PROBLEM DESCRIPTION ->
The answer is all of the entries below, repeated exactly and free of pictures.

DATA FOR THE TASK ->
- - -
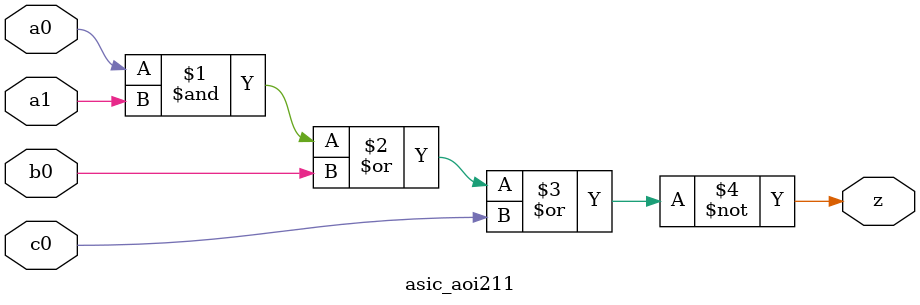
<source format=v>


module asic_aoi211 #(parameter PROP = "DEFAULT")  (
   input  a0,
   input  a1,
   input  b0,
   input  c0,
   output z
   );

   assign z = ~((a0 & a1) | b0 | c0);

endmodule

</source>
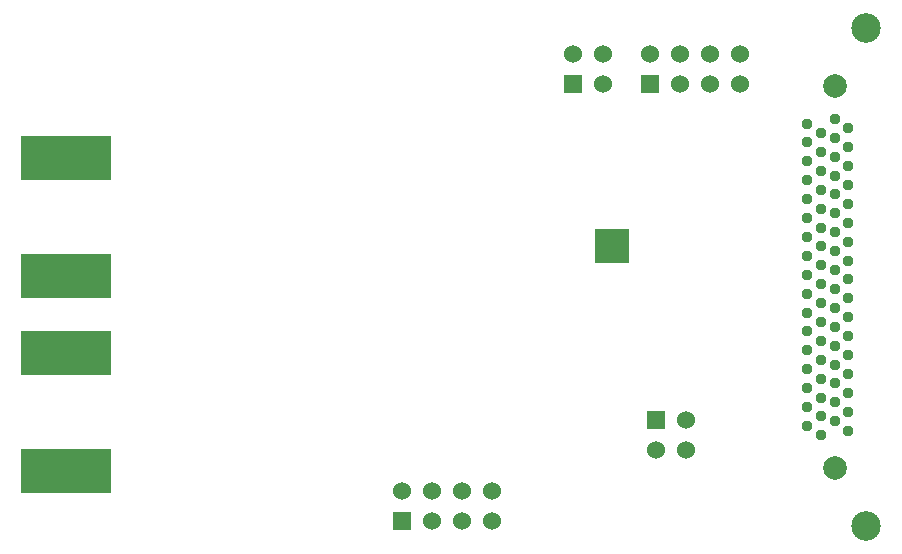
<source format=gbs>
G04 (created by PCBNEW (2013-03-31 BZR 4008)-stable) date 16/06/2013 11:35:49 PM*
%MOIN*%
G04 Gerber Fmt 3.4, Leading zero omitted, Abs format*
%FSLAX34Y34*%
G01*
G70*
G90*
G04 APERTURE LIST*
%ADD10C,0.005*%
%ADD11R,0.06X0.06*%
%ADD12C,0.06*%
%ADD13R,0.11811X0.11811*%
%ADD14C,0.0374016*%
%ADD15C,0.0787402*%
%ADD16C,0.0984252*%
%ADD17R,0.3X0.15*%
G04 APERTURE END LIST*
G54D10*
G54D11*
X87295Y-51877D03*
G54D12*
X87295Y-50877D03*
X88295Y-51877D03*
X88295Y-50877D03*
G54D11*
X81570Y-66444D03*
G54D12*
X81570Y-65444D03*
X82570Y-66444D03*
X82570Y-65444D03*
X83570Y-66444D03*
X83570Y-65444D03*
X84570Y-66444D03*
X84570Y-65444D03*
G54D11*
X89838Y-51877D03*
G54D12*
X89838Y-50877D03*
X90838Y-51877D03*
X90838Y-50877D03*
X91838Y-51877D03*
X91838Y-50877D03*
X92838Y-51877D03*
X92838Y-50877D03*
G54D11*
X90051Y-63082D03*
G54D12*
X91051Y-63082D03*
X90051Y-64082D03*
X91051Y-64082D03*
G54D13*
X88582Y-57283D03*
G54D14*
X95531Y-63582D03*
X95531Y-62952D03*
X95531Y-62322D03*
X95531Y-61692D03*
X95531Y-61062D03*
X95531Y-60433D03*
X95531Y-59803D03*
X95531Y-59173D03*
X95531Y-58543D03*
X95531Y-57913D03*
X95531Y-57283D03*
X95531Y-56653D03*
X95531Y-56023D03*
X95531Y-55393D03*
X95531Y-54763D03*
X95531Y-54133D03*
X95531Y-53503D03*
X95078Y-53188D03*
X95078Y-53818D03*
X95078Y-54448D03*
X95078Y-55078D03*
X95078Y-55708D03*
X95078Y-56338D03*
X95078Y-56968D03*
X95078Y-57598D03*
X95078Y-58228D03*
X95078Y-58858D03*
X95078Y-59488D03*
X95078Y-60118D03*
X95078Y-60748D03*
X95078Y-61377D03*
X95078Y-62007D03*
X95078Y-62637D03*
X95078Y-63267D03*
X96003Y-63110D03*
X96003Y-62480D03*
X96003Y-61850D03*
X96003Y-61220D03*
X96003Y-60590D03*
X96003Y-59960D03*
X96003Y-59330D03*
X96003Y-58700D03*
X96003Y-58070D03*
X96003Y-57440D03*
X96003Y-56811D03*
X96003Y-56181D03*
X96003Y-55551D03*
X96003Y-54921D03*
X96003Y-54291D03*
X96003Y-53661D03*
X96003Y-53031D03*
X96456Y-53346D03*
X96456Y-53976D03*
X96456Y-54606D03*
X96456Y-55236D03*
X96456Y-55866D03*
X96456Y-56496D03*
X96456Y-57125D03*
X96456Y-57755D03*
X96456Y-58385D03*
X96456Y-59015D03*
X96456Y-59645D03*
X96456Y-60275D03*
X96456Y-60905D03*
X96456Y-61535D03*
X96456Y-62165D03*
X96456Y-62795D03*
X96456Y-63425D03*
G54D15*
X96003Y-64675D03*
X96003Y-51938D03*
G54D16*
X97047Y-66604D03*
X97047Y-50009D03*
G54D17*
X70397Y-58274D03*
X70397Y-54324D03*
X70397Y-64770D03*
X70397Y-60820D03*
M02*

</source>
- - -
ANSWER SPACE ->
<source format=v>


module asic_aoi211 #(parameter PROP = "DEFAULT")  (
   input  a0,
   input  a1,
   input  b0,
   input  c0,
   output z
   );

   assign z = ~((a0 & a1) | b0 | c0);

endmodule

</source>
<source format=gbs>
G04 (created by PCBNEW (2013-03-31 BZR 4008)-stable) date 16/06/2013 11:35:49 PM*
%MOIN*%
G04 Gerber Fmt 3.4, Leading zero omitted, Abs format*
%FSLAX34Y34*%
G01*
G70*
G90*
G04 APERTURE LIST*
%ADD10C,0.005*%
%ADD11R,0.06X0.06*%
%ADD12C,0.06*%
%ADD13R,0.11811X0.11811*%
%ADD14C,0.0374016*%
%ADD15C,0.0787402*%
%ADD16C,0.0984252*%
%ADD17R,0.3X0.15*%
G04 APERTURE END LIST*
G54D10*
G54D11*
X87295Y-51877D03*
G54D12*
X87295Y-50877D03*
X88295Y-51877D03*
X88295Y-50877D03*
G54D11*
X81570Y-66444D03*
G54D12*
X81570Y-65444D03*
X82570Y-66444D03*
X82570Y-65444D03*
X83570Y-66444D03*
X83570Y-65444D03*
X84570Y-66444D03*
X84570Y-65444D03*
G54D11*
X89838Y-51877D03*
G54D12*
X89838Y-50877D03*
X90838Y-51877D03*
X90838Y-50877D03*
X91838Y-51877D03*
X91838Y-50877D03*
X92838Y-51877D03*
X92838Y-50877D03*
G54D11*
X90051Y-63082D03*
G54D12*
X91051Y-63082D03*
X90051Y-64082D03*
X91051Y-64082D03*
G54D13*
X88582Y-57283D03*
G54D14*
X95531Y-63582D03*
X95531Y-62952D03*
X95531Y-62322D03*
X95531Y-61692D03*
X95531Y-61062D03*
X95531Y-60433D03*
X95531Y-59803D03*
X95531Y-59173D03*
X95531Y-58543D03*
X95531Y-57913D03*
X95531Y-57283D03*
X95531Y-56653D03*
X95531Y-56023D03*
X95531Y-55393D03*
X95531Y-54763D03*
X95531Y-54133D03*
X95531Y-53503D03*
X95078Y-53188D03*
X95078Y-53818D03*
X95078Y-54448D03*
X95078Y-55078D03*
X95078Y-55708D03*
X95078Y-56338D03*
X95078Y-56968D03*
X95078Y-57598D03*
X95078Y-58228D03*
X95078Y-58858D03*
X95078Y-59488D03*
X95078Y-60118D03*
X95078Y-60748D03*
X95078Y-61377D03*
X95078Y-62007D03*
X95078Y-62637D03*
X95078Y-63267D03*
X96003Y-63110D03*
X96003Y-62480D03*
X96003Y-61850D03*
X96003Y-61220D03*
X96003Y-60590D03*
X96003Y-59960D03*
X96003Y-59330D03*
X96003Y-58700D03*
X96003Y-58070D03*
X96003Y-57440D03*
X96003Y-56811D03*
X96003Y-56181D03*
X96003Y-55551D03*
X96003Y-54921D03*
X96003Y-54291D03*
X96003Y-53661D03*
X96003Y-53031D03*
X96456Y-53346D03*
X96456Y-53976D03*
X96456Y-54606D03*
X96456Y-55236D03*
X96456Y-55866D03*
X96456Y-56496D03*
X96456Y-57125D03*
X96456Y-57755D03*
X96456Y-58385D03*
X96456Y-59015D03*
X96456Y-59645D03*
X96456Y-60275D03*
X96456Y-60905D03*
X96456Y-61535D03*
X96456Y-62165D03*
X96456Y-62795D03*
X96456Y-63425D03*
G54D15*
X96003Y-64675D03*
X96003Y-51938D03*
G54D16*
X97047Y-66604D03*
X97047Y-50009D03*
G54D17*
X70397Y-58274D03*
X70397Y-54324D03*
X70397Y-64770D03*
X70397Y-60820D03*
M02*

</source>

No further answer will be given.